→ PROMPT
Write out the records that appear below, verbatim and complete, but without pictures.

→ EXERCISE MATERIALS
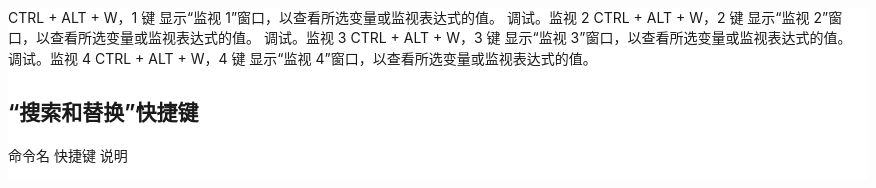 <td width="33%" >CTRL + ALT + W，1 键
</td>

<td width="34%" >显示“监视 1”窗口，以查看所选变量或监视表达式的值。
</td>
</tr>
<tr valign="top" >

<td width="33%" >调试。监视 2
</td>

<td width="33%" >CTRL + ALT + W，2 键
</td>

<td width="34%" >显示“监视 2”窗口，以查看所选变量或监视表达式的值。
</td>
</tr>
<tr valign="top" >

<td width="33%" >调试。监视 3
</td>

<td width="33%" >CTRL + ALT + W，3 键
</td>

<td width="34%" >显示“监视 3”窗口，以查看所选变量或监视表达式的值。
</td>
</tr>
<tr valign="top" >

<td width="33%" >调试。监视 4
</td>

<td width="33%" >CTRL + ALT + W，4 键
</td>

<td width="34%" >显示“监视 4”窗口，以查看所选变量或监视表达式的值。
</td>
</tr>
</tbody>
</table>





## “搜索和替换”快捷键





<table cellspacing="0" class="dtTABLE FCK__ShowTableBorders" >
<tbody >
<tr valign="top" >
命令名
快捷键
说明
</tr>
<tr valign="top" >
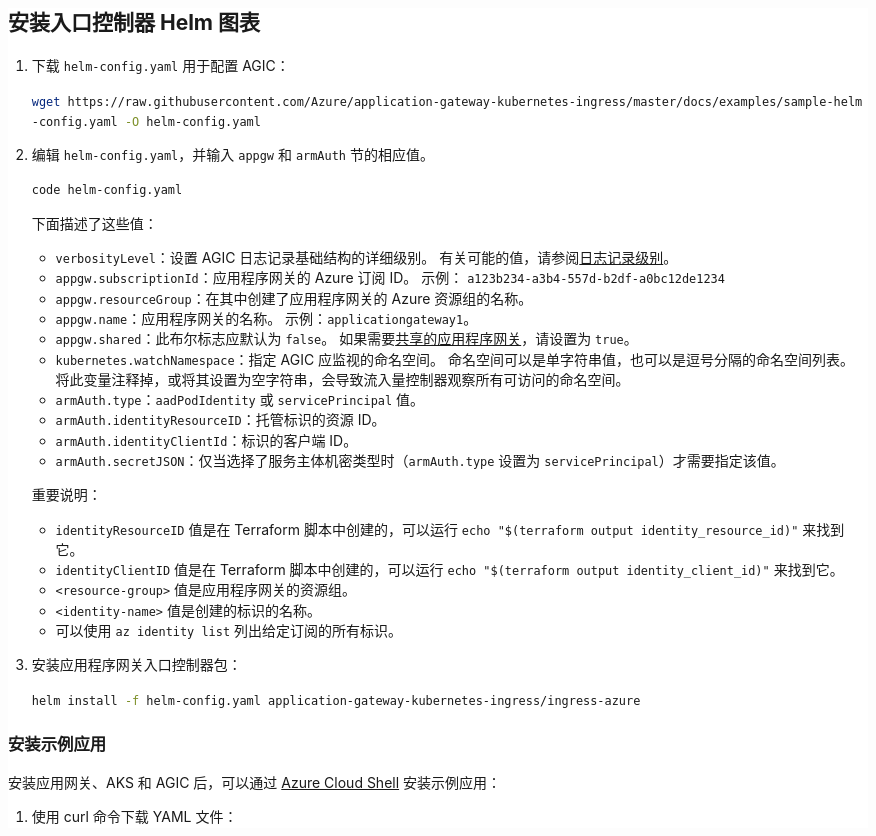 ## <a name="install-ingress-controller-helm-chart"></a>安装入口控制器 Helm 图表

1. 下载 `helm-config.yaml` 用于配置 AGIC：

    ```bash
    wget https://raw.githubusercontent.com/Azure/application-gateway-kubernetes-ingress/master/docs/examples/sample-helm-config.yaml -O helm-config.yaml
    ```

1. 编辑 `helm-config.yaml`，并输入 `appgw` 和 `armAuth` 节的相应值。

    ```bash
    code helm-config.yaml
    ```

    下面描述了这些值：

    - `verbosityLevel`：设置 AGIC 日志记录基础结构的详细级别。 有关可能的值，请参阅[日志记录级别](https://github.com/Azure/application-gateway-kubernetes-ingress/blob/463a87213bbc3106af6fce0f4023477216d2ad78/docs/troubleshooting.md#logging-levels)。
    - `appgw.subscriptionId`：应用程序网关的 Azure 订阅 ID。 示例： `a123b234-a3b4-557d-b2df-a0bc12de1234`
    - `appgw.resourceGroup`：在其中创建了应用程序网关的 Azure 资源组的名称。 
    - `appgw.name`：应用程序网关的名称。 示例：`applicationgateway1`。
    - `appgw.shared`：此布尔标志应默认为 `false`。 如果需要[共享的应用程序网关](https://github.com/Azure/application-gateway-kubernetes-ingress/blob/072626cb4e37f7b7a1b0c4578c38d1eadc3e8701/docs/setup/install-existing.md#multi-cluster--shared-app-gateway)，请设置为 `true`。
    - `kubernetes.watchNamespace`：指定 AGIC 应监视的命名空间。 命名空间可以是单字符串值，也可以是逗号分隔的命名空间列表。 将此变量注释掉，或将其设置为空字符串，会导致流入量控制器观察所有可访问的命名空间。
    - `armAuth.type`：`aadPodIdentity` 或 `servicePrincipal` 值。
    - `armAuth.identityResourceID`：托管标识的资源 ID。
    - `armAuth.identityClientId`：标识的客户端 ID。
    - `armAuth.secretJSON`：仅当选择了服务主体机密类型时（`armAuth.type` 设置为 `servicePrincipal`）才需要指定该值。

    重要说明：
    - `identityResourceID` 值是在 Terraform 脚本中创建的，可以运行 `echo "$(terraform output identity_resource_id)"` 来找到它。
    - `identityClientID` 值是在 Terraform 脚本中创建的，可以运行 `echo "$(terraform output identity_client_id)"` 来找到它。
    - `<resource-group>` 值是应用程序网关的资源组。
    - `<identity-name>` 值是创建的标识的名称。
    - 可以使用 `az identity list` 列出给定订阅的所有标识。

1. 安装应用程序网关入口控制器包：

    ```bash
    helm install -f helm-config.yaml application-gateway-kubernetes-ingress/ingress-azure
    ```

### <a name="install-a-sample-app"></a>安装示例应用

安装应用网关、AKS 和 AGIC 后，可以通过 [Azure Cloud Shell](https://shell.azure.com/) 安装示例应用：

1. 使用 curl 命令下载 YAML 文件：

→ RESPONSE FOR THIS EXERCISE
 <td width="33%" >CTRL + ALT + W，1 键
</td>

<td width="34%" >显示“监视 1”窗口，以查看所选变量或监视表达式的值。
</td>
</tr>
<tr valign="top" >

<td width="33%" >调试。监视 2
</td>

<td width="33%" >CTRL + ALT + W，2 键
</td>

<td width="34%" >显示“监视 2”窗口，以查看所选变量或监视表达式的值。
</td>
</tr>
<tr valign="top" >

<td width="33%" >调试。监视 3
</td>

<td width="33%" >CTRL + ALT + W，3 键
</td>

<td width="34%" >显示“监视 3”窗口，以查看所选变量或监视表达式的值。
</td>
</tr>
<tr valign="top" >

<td width="33%" >调试。监视 4
</td>

<td width="33%" >CTRL + ALT + W，4 键
</td>

<td width="34%" >显示“监视 4”窗口，以查看所选变量或监视表达式的值。
</td>
</tr>
</tbody>
</table>





## “搜索和替换”快捷键





<table cellspacing="0" class="dtTABLE FCK__ShowTableBorders" >
<tbody >
<tr valign="top" >
命令名
快捷键
说明
</tr>
<tr valign="top" >
 ## <a name="install-ingress-controller-helm-chart"></a>安装入口控制器 Helm 图表

1. 下载 `helm-config.yaml` 用于配置 AGIC：

    ```bash
    wget https://raw.githubusercontent.com/Azure/application-gateway-kubernetes-ingress/master/docs/examples/sample-helm-config.yaml -O helm-config.yaml
    ```

1. 编辑 `helm-config.yaml`，并输入 `appgw` 和 `armAuth` 节的相应值。

    ```bash
    code helm-config.yaml
    ```

    下面描述了这些值：

    - `verbosityLevel`：设置 AGIC 日志记录基础结构的详细级别。 有关可能的值，请参阅[日志记录级别](https://github.com/Azure/application-gateway-kubernetes-ingress/blob/463a87213bbc3106af6fce0f4023477216d2ad78/docs/troubleshooting.md#logging-levels)。
    - `appgw.subscriptionId`：应用程序网关的 Azure 订阅 ID。 示例： `a123b234-a3b4-557d-b2df-a0bc12de1234`
    - `appgw.resourceGroup`：在其中创建了应用程序网关的 Azure 资源组的名称。 
    - `appgw.name`：应用程序网关的名称。 示例：`applicationgateway1`。
    - `appgw.shared`：此布尔标志应默认为 `false`。 如果需要[共享的应用程序网关](https://github.com/Azure/application-gateway-kubernetes-ingress/blob/072626cb4e37f7b7a1b0c4578c38d1eadc3e8701/docs/setup/install-existing.md#multi-cluster--shared-app-gateway)，请设置为 `true`。
    - `kubernetes.watchNamespace`：指定 AGIC 应监视的命名空间。 命名空间可以是单字符串值，也可以是逗号分隔的命名空间列表。 将此变量注释掉，或将其设置为空字符串，会导致流入量控制器观察所有可访问的命名空间。
    - `armAuth.type`：`aadPodIdentity` 或 `servicePrincipal` 值。
    - `armAuth.identityResourceID`：托管标识的资源 ID。
    - `armAuth.identityClientId`：标识的客户端 ID。
    - `armAuth.secretJSON`：仅当选择了服务主体机密类型时（`armAuth.type` 设置为 `servicePrincipal`）才需要指定该值。

    重要说明：
    - `identityResourceID` 值是在 Terraform 脚本中创建的，可以运行 `echo "$(terraform output identity_resource_id)"` 来找到它。
    - `identityClientID` 值是在 Terraform 脚本中创建的，可以运行 `echo "$(terraform output identity_client_id)"` 来找到它。
    - `<resource-group>` 值是应用程序网关的资源组。
    - `<identity-name>` 值是创建的标识的名称。
    - 可以使用 `az identity list` 列出给定订阅的所有标识。

1. 安装应用程序网关入口控制器包：

    ```bash
    helm install -f helm-config.yaml application-gateway-kubernetes-ingress/ingress-azure
    ```

### <a name="install-a-sample-app"></a>安装示例应用

安装应用网关、AKS 和 AGIC 后，可以通过 [Azure Cloud Shell](https://shell.azure.com/) 安装示例应用：

1. 使用 curl 命令下载 YAML 文件：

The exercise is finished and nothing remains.